8. Day of the Dead (1985)
The third installment of George A. Romero’s famous series was reminiscent of the horror craze in the 1980s.
Day of the Dead follows a small team of scientists, civilians and trigger-happy soldiers as they battle desperately to ensure the survival of the human race. Similar to the likes of The Thing (1982), this film sees the main characters trapped inside with the enemy at the door, and smoothly follows the plot to one of its predecessors, Night of the Living Dead (1968). With the gore and violence increased by a few notches in this film, the zombies become much more real and arguably more frightening.
7. Dawn of the Dead (1978)
Dawn of the Dead expands on its predecessor’s story from 1968 and shows the apocalyptic effects on the greater population. With the reanimation of the dead being cause by an unidentified phenomenon, the feeling of unease and paranoia around the unknown is present throughout the film. Just as is the case with the 1985 follow-up, there’s plenty more gore in this film than in the original.
6. World War Z (2013)
Adapted loosely from the novel of the same name, Marc Forster’s World War Z is a classic zombie film for the 21st century.

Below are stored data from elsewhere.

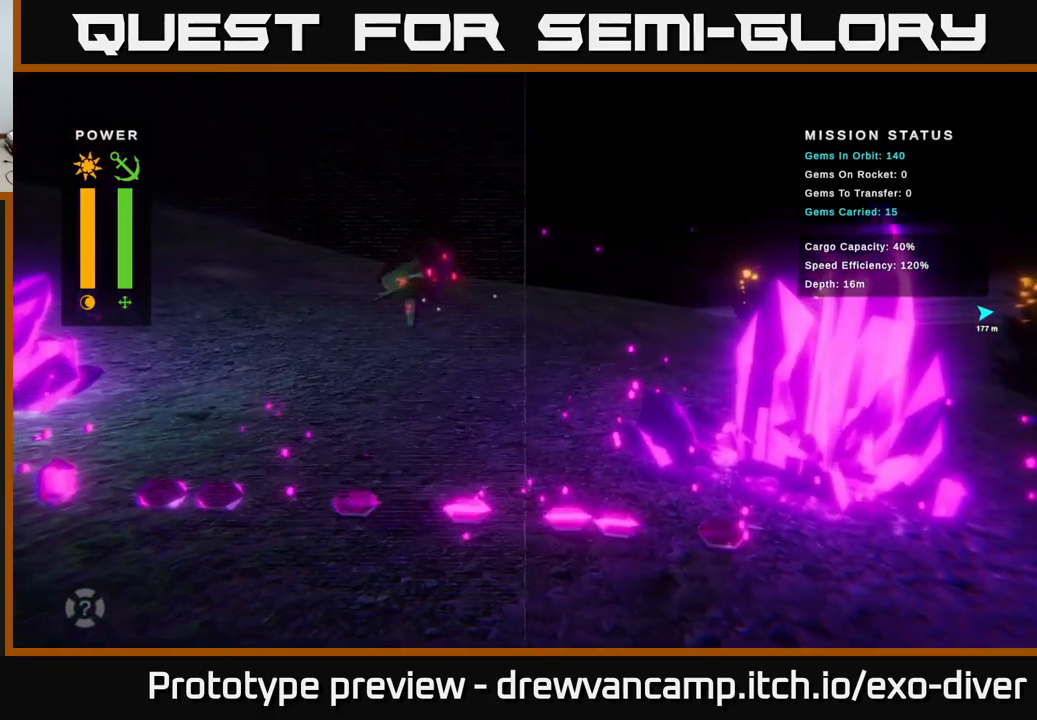
{"buttons": [], "left_stick": "left", "right_stick": "center", "events": [[217, "left_stick", "left"]]}
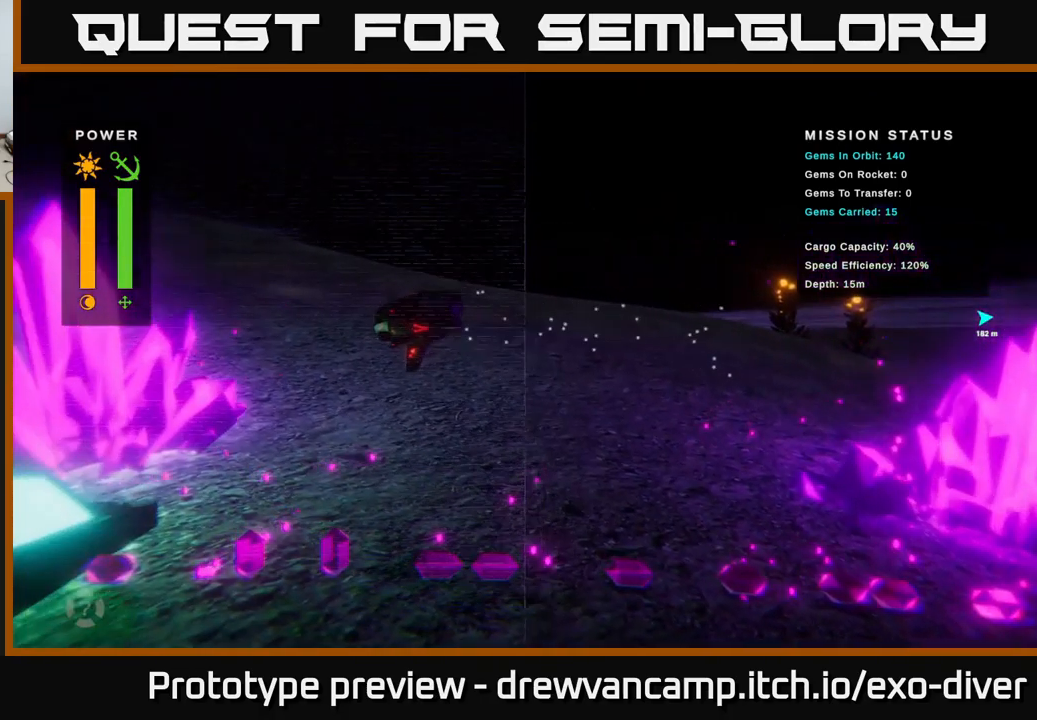
{"buttons": [], "left_stick": "left", "right_stick": "center", "events": []}
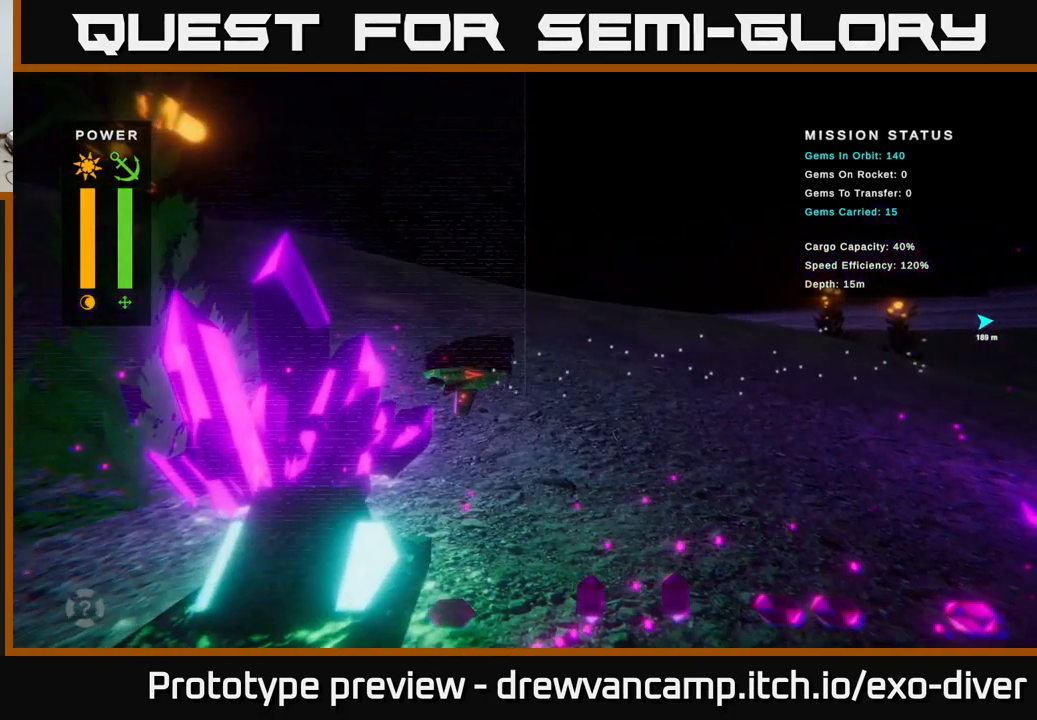
{"buttons": [], "left_stick": "center", "right_stick": "center", "events": [[84, "left_stick", "down-left"], [350, "left_stick", "center"], [417, "A", "down"], [467, "A", "up"]]}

Led by Brad Pitt, the action in this film is at a very high level, with a great cast accompanying Pitt along the way. World War Z clearly takes a lot of inspiration from previous zombie films as well as action films, so it can get a little predictable, but it is thrilling and often scary all the same. One thing that makes World War Z different can be explained by its title. For once, we see the effects of a zombie outbreak in various countries, with the action not solely focused on the US. Along with this difference, we see a personal view of the military compared to the usual secondary point of view they have in a zombie film. Most importantly, World War Z created something not seen in zombie cinema before – a disguise from the undead.